§ **WHAT IS NEEDED**
Retype the whole listing verbatim and keep the pictures out of it.

§ **SUPPLIED DATA**
>>>>
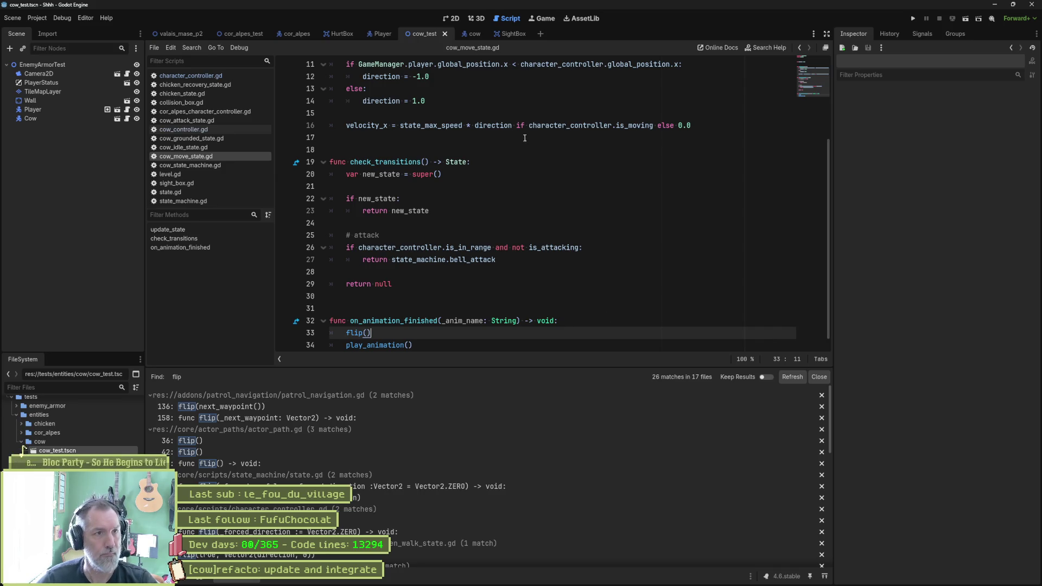
key("F6")
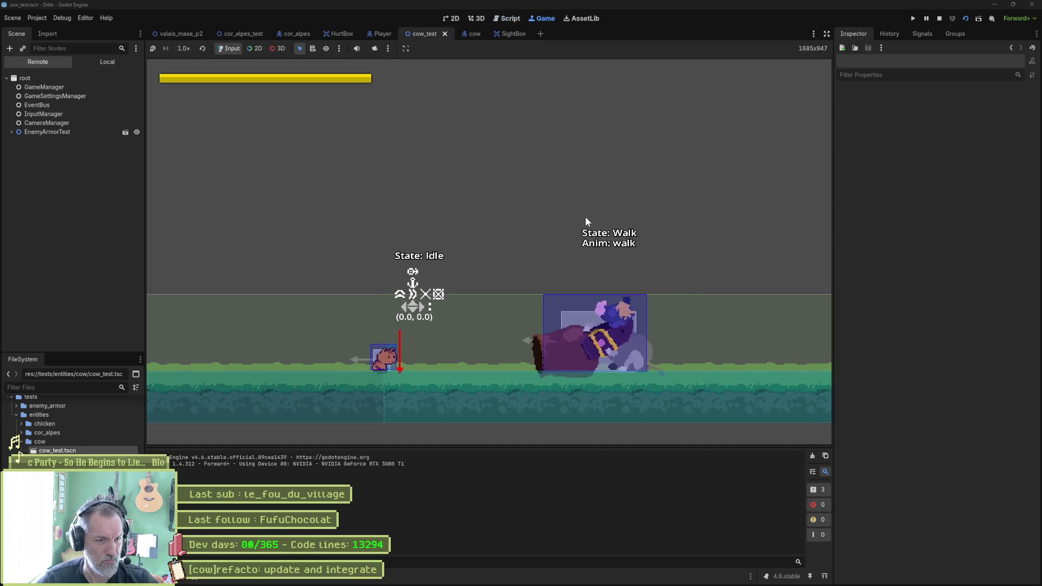
Step: Stop the game and read how flip() in character_controller.gd calls do_flip_root per flip mode
key("F8")
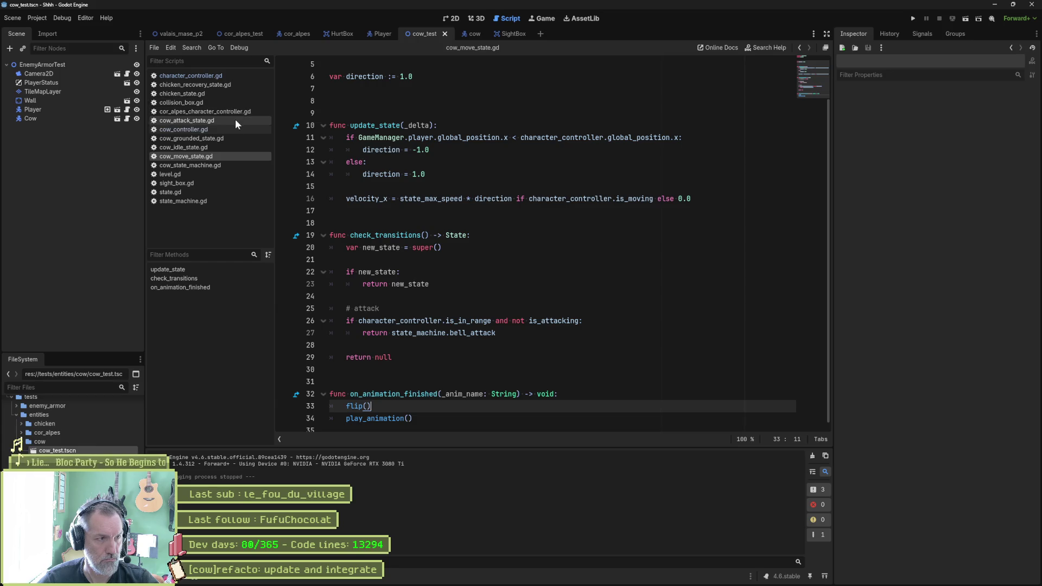
left_click(192, 75)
<<<<
§ **EXPECTED ANSWER**
key("F6")
Step: Stop the game and read how flip() in character_controller.gd calls do_flip_root per flip mode
key("F8")
left_click(192, 75)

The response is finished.